Database Consolidation as a Strategic Weapon

April 2, 2008

It’s not an obvious fact that databases could be linked to strategy.

In a meeting last week with a local credit union, I asked about their core system performance and imaging systems, and they mentioned that performance was very poor when their tellers were in the Synergy imaging system. As usual, IT was ready to pull their hair out – but it didn’t have to be that way.

A credit union must be intentional with its data. Databases hold data, and your data (including the way you use it) is often the only difference between you and your competitor.

SQL (Structured Query Language) data bases distributed haphazardly across ten, twenty, or even fifty servers are not only hard to manage, hard to recover, and costly to manage for IT personnel, but are also costly from a licensing perspective.

Too much application software has been sold to credit unions. Vendors install their application, including an SQL data base, then walk away. Little if any attention is paid to the SQL data base, since a vendor’s primary concern lies in getting the application up and running properly, rather than optimizing the data base itself.
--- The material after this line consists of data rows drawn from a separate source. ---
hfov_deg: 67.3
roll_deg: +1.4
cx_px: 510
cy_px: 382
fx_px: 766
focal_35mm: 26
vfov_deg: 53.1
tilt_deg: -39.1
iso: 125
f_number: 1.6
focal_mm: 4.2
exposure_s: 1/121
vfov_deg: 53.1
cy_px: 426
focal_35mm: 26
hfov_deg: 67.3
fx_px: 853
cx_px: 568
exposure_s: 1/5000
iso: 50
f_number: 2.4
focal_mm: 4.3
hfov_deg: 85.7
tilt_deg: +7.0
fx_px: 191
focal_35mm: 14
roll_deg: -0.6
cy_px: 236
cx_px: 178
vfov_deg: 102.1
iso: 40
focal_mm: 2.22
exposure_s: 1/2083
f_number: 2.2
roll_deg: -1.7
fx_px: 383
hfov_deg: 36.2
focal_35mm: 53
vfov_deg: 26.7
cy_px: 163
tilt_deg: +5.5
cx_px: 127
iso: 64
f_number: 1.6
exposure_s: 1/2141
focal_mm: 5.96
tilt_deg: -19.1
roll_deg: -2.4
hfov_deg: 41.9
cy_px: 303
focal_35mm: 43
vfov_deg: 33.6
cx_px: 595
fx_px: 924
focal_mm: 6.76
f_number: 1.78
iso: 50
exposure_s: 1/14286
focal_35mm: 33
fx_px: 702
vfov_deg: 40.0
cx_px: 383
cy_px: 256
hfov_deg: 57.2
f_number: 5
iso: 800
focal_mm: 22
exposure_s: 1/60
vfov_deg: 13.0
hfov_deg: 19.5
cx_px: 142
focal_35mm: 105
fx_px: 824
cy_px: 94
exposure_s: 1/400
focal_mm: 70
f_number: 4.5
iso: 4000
As the predominant type used by my clients, SQL data bases need care and feeding, oil changes if you will, to avoid having them slow down.
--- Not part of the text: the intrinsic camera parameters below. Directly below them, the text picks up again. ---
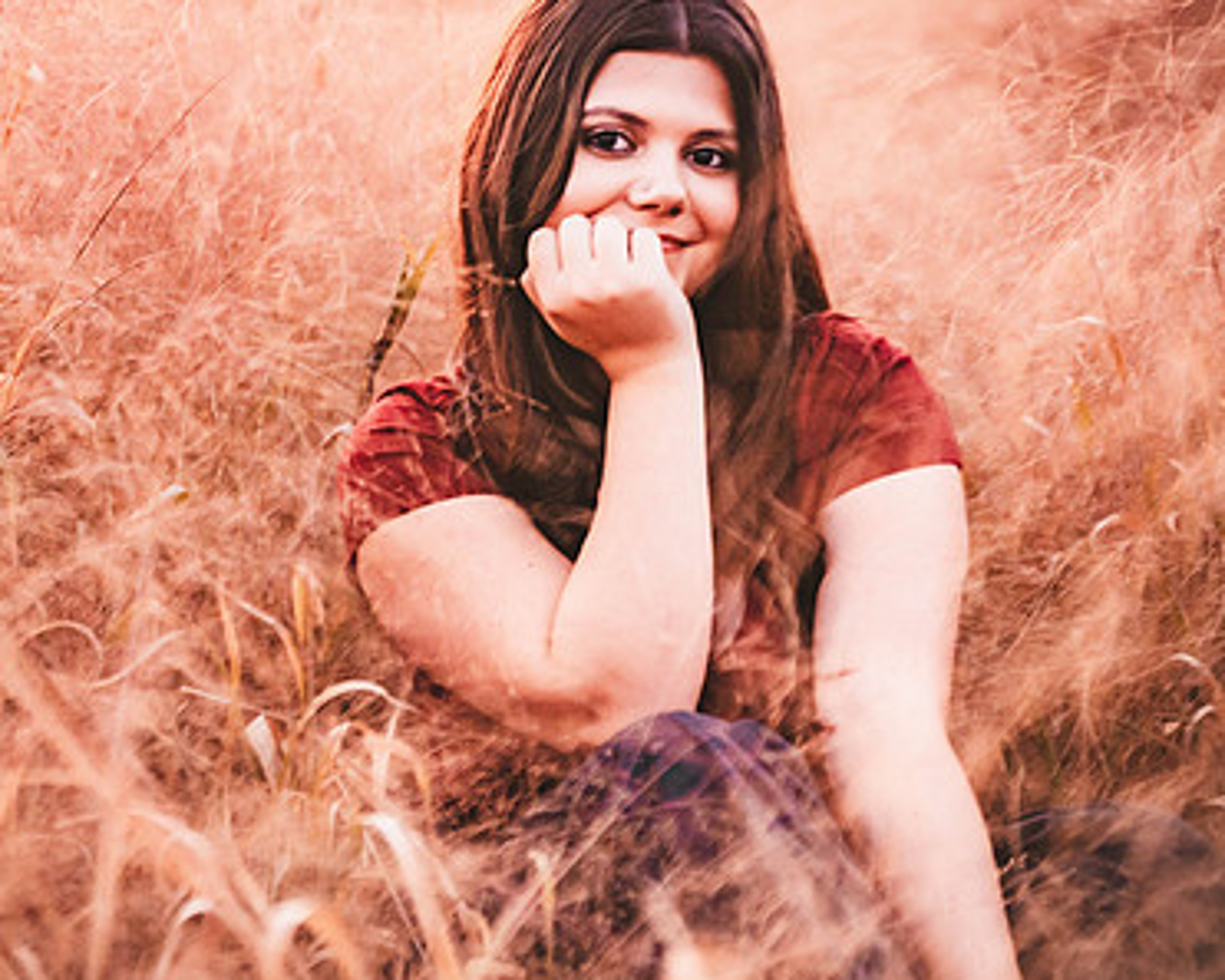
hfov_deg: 21.6
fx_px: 3191
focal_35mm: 88
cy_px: 368
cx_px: 370
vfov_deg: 17.4
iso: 1000
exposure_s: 1/100
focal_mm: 60
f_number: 2.8
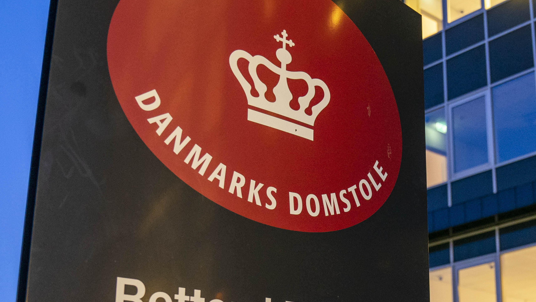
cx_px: 416
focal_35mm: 61
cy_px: 206
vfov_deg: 19.7
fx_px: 867
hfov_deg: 33.5
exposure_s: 1/8
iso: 2000
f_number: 3.2
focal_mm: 25
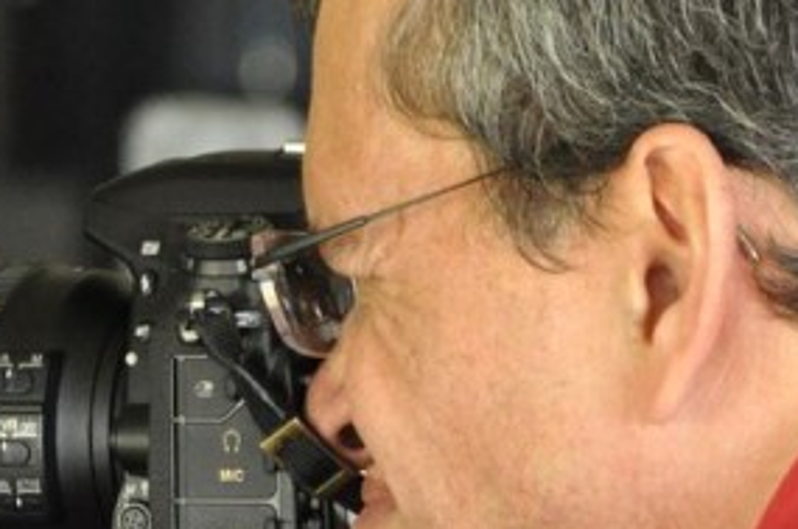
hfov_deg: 2.6
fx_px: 17278
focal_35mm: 781
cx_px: 543
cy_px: 414
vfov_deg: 1.8
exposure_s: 1/40
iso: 1600
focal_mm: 145
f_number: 5.6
A common excuse I hear is: “The vendor won’t support us if we touch the data base.” This just isn’t the case. In reality the vendor won’t provide support if you touch the application, but adjustments to the data base itself can be made without any problem.

So where does IT strategy fit in here?

A database consolidation strategy should encompass the following elements:

1) Has data base recovery been tested? For example from a tape back-up?
2) Has the data base been optimized for performance?
         a. Data base hardware optimization;
         b. O/S optimization;
         c. Application optimization;
3) Have the countless SQL databases been consolidated into 1 or 2 load-balanced servers?
4) Will the consolidation of databases help with DR planning?
5) How would this work with virtualization?
6) How would this work with a SAN (storage area network)?
7) Do you have expanding or contracting back-up windows for your databases?

Reviewing your database planning and approach can be very useful. The following elements should be covered when addressing SQL databases:

1) How many SQL instances do you have?
2) Can you outsource the optimization of SQL? This would work sort of like oil changes and tune-ups for your car.
3) How does one consolidate, and what is the staffing impact to consolidation?
4) What is the back-up plan?
5) What is the recovery plan?
6) Has it been tested?
7) What is the licensing impact?

Finally, ask yourself this: How much would our managing costs drop if we consolidate SQL data bases in our environment?